— А здесь кого хоронили?
— Не совсем полноправных членов семейства Семереди. Невесток, не родивших потомства… Двухдневных младенцев… Компаньонку из Швейцарии. Надписи уже почти стерлись.
Декан запер церковь и теперь весело раскачивал на пальце большой и нарядный ключ. Казалось, у него стало легче на душе.
— Вы уже завтракали? Я был бы очень рад…
Жофия так набила «трабант» багажом, что задних сидений не было видно. Теперь она втиснула туда еще несколько сумок с переднего сиденья.
— Садитесь, господин декан… Значит, хоронили все-таки в склепе.
Дом священника о восьми окнах стоял на углу; когда-то он выглядел, должно быть, внушительно, но теперь, рядом с обступившими его кричаще новенькими, двухэтажными крестьянскими хоромами, напоминал допотопный господский амбар. Под его сводчатыми воротами когда-то свободно проезжала телега с сеном, запряженная четверкой волов. Во двор выступала широкая терраса на столбиках, переходившая в застекленный коридор. Просторный, заботливо возделанный двор делился на цветник и огород. Море цветов — вьющиеся и кустовые розы, заросли сирени, гладиолусы, бегонии, бархатцы, кукушкины слезки, трясунки разноцветные, пеларгонии, флоксы, цинии… Пиршество цветов ошеломило Жофию; декан с гордостью наблюдал за выражением ее лица.
— Какая красота! — прошептала Жофия. Вот ведь и так можно жить, а не среди трупов цветов, которые она забывает поливать потому, что другим занята голова…
— Люблю жизнь вокруг себя, — скромно заметил декан. — В прежние времена сельскому священнику здесь отводили целый надел, двадцать пять хольдов. Да и сейчас полагается восемьсот квадратных саженей от сельхозкооператива — но куда же мне столько? И так-то напросишься, пока подрядишь человека хоть двор вскопать, засеять да промотыжить. — Увидев в огороде то и дело наклонявшуюся к земле женщину, он крикнул громко: — Пирока, у нас гостья!
Грузная женщина лет пятидесяти в ярком халате и в синих, донельзя стоптанных домашних туфлях, тяжело ступая, шла к ним из огорода. Держа на левой руке соломенную кошелку с только что надерганной редиской, она протянула Жофии выпачканную в земле правую руку. На мясистом лице — заученная любезная улыбка.
— Жофия Тюю, реставратор.
— Очень рада. Как же, наслышаны о вашем искусстве!
Жофия оторопела.
— О моем искусстве?.. В этом селе?.. Да ведь меня и среди коллег…
Но вдруг Пирока буквально набросилась на нее:
— А вот скажите, почем нынче редиска в Будапеште?
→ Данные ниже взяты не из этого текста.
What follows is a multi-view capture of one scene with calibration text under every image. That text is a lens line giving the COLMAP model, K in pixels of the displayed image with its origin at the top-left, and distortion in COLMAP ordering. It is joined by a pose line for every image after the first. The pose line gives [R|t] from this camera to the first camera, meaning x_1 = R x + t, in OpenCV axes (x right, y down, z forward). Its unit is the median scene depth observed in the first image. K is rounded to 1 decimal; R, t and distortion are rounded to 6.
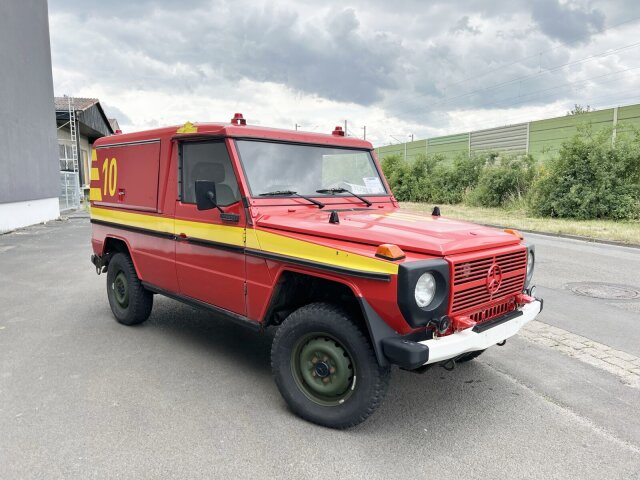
lens RADIAL K [[483.1, 0, 320.0], [0, 483.1, 240.0], [0, 0, 1]] dist [0.005114, 0.005091]
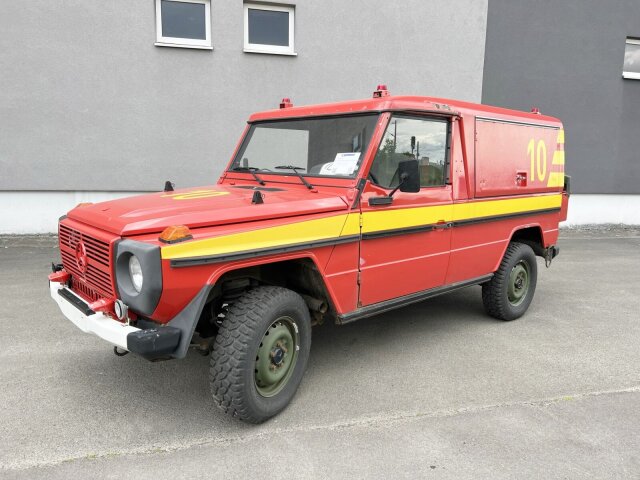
lens RADIAL K [[480.9, 0, 320.0], [0, 480.9, 240.0], [0, 0, 1]] dist [0.024520, -0.026222]
pose [[-0.034815, 0.150056, -0.988064, 0.959612], [-0.135371, 0.978844, 0.153426, -0.120147], [0.990183, 0.139096, -0.013766, 1.112664]]
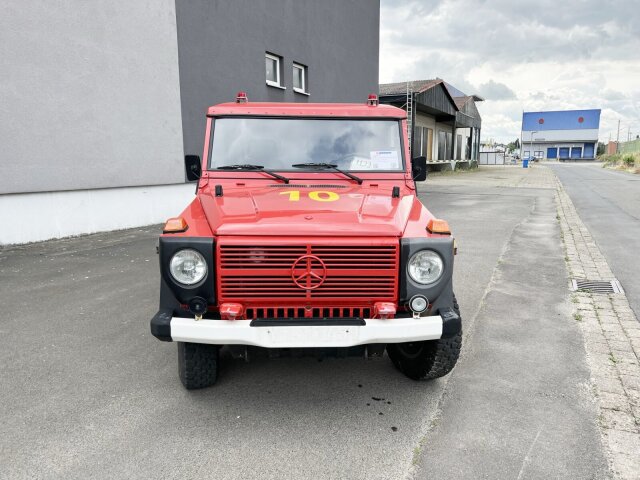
lens RADIAL K [[480.9, 0, 320.0], [0, 480.9, 240.0], [0, 0, 1]] dist [0.024520, -0.026222]
pose [[0.745209, 0.112353, -0.657298, 0.694405], [-0.080632, 0.993653, 0.078431, -0.031813], [0.661938, -0.005449, 0.749539, 0.295570]]
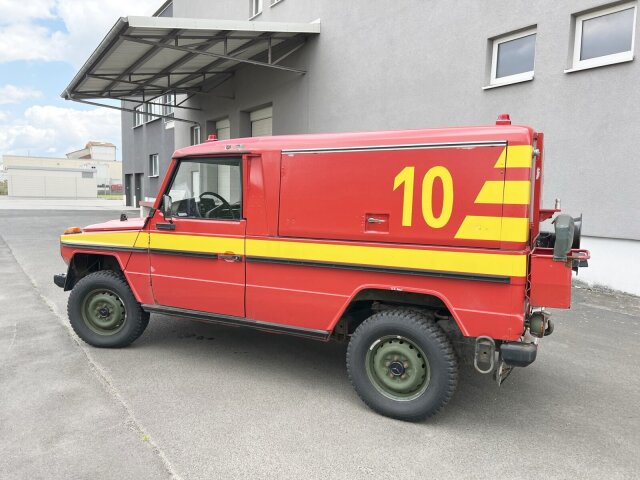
lens RADIAL K [[488.6, 0, 320.0], [0, 488.6, 240.0], [0, 0, 1]] dist [0.031975, -0.011657]
pose [[-0.945428, 0.011479, -0.325630, 0.181696], [-0.060109, 0.976082, 0.208930, -0.290157], [0.320240, 0.217101, -0.922124, 2.299080]]
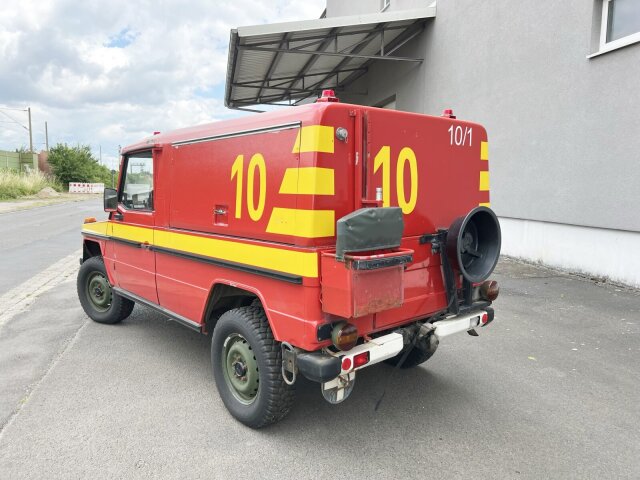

— Редиска? — удивилась Жофия. («Ну и домоправительница! То — обо мне наслышана, то — редиска… Вот коньяк сколько стоит, я, пожалуй, еще сказала бы…») — Понятия не имею, Пирока.
Пирока выхватила из кошелки самую никудышную редиску и торжествующе помахала ею перед носом священника и его гостьи.
— А знаете, во что нам обходится вот такая одна-единственная редисина? В двадцать форинтов! Потому что тут и те двести корней клубневой бегонии, что господин декан выписал из Пешта, из сельхозкооператива «Розмарин», да с садовником вместе, который сажал ее. Вот так-то, кушайте на здоровье!
Декан виновато улыбнулся.
— У батюшки моего, знаете, присказка такая была: накажи тя господь дурными соседями да двором, бурьяном заросшим… Разве ж лучше, если б тут сорняки все заполонили?
На выложенной красным кирпичом веранде тоже полно было цветов: вьющиеся растения оплели стены, словно тончайшая зеленая вуаль. Веранда была просторная и длинная, самая широкая часть ее, обставленная садовой мебелью, служила для отдыха, оттуда же был вход в четыре комнаты: спальню-кабинет, столовую, приемную залу и комнатушку для капеллана. Дальше, на изгибе галереи, свободно ходившая на шарнирах дверь, за ней — ванная комната, кухня, чулан для провизии, комната для прислуги.
Стол, накрытый Пирокой, напоминал натюрморты импрессионистов или столичный буфет с холодными закусками: на фарфоровой менажнице — разные колбасы, копченое сало, сыр, масло, яйца всмятку; в плетеной лодочке — нарезанный хлеб, на деревянном блюде — свежая, с грядки, редиска, в зеленом обливном кувшине, словно невзначай оставленном на столе, — три розы. Белая скатерть камчатого полотна и такие же салфетки.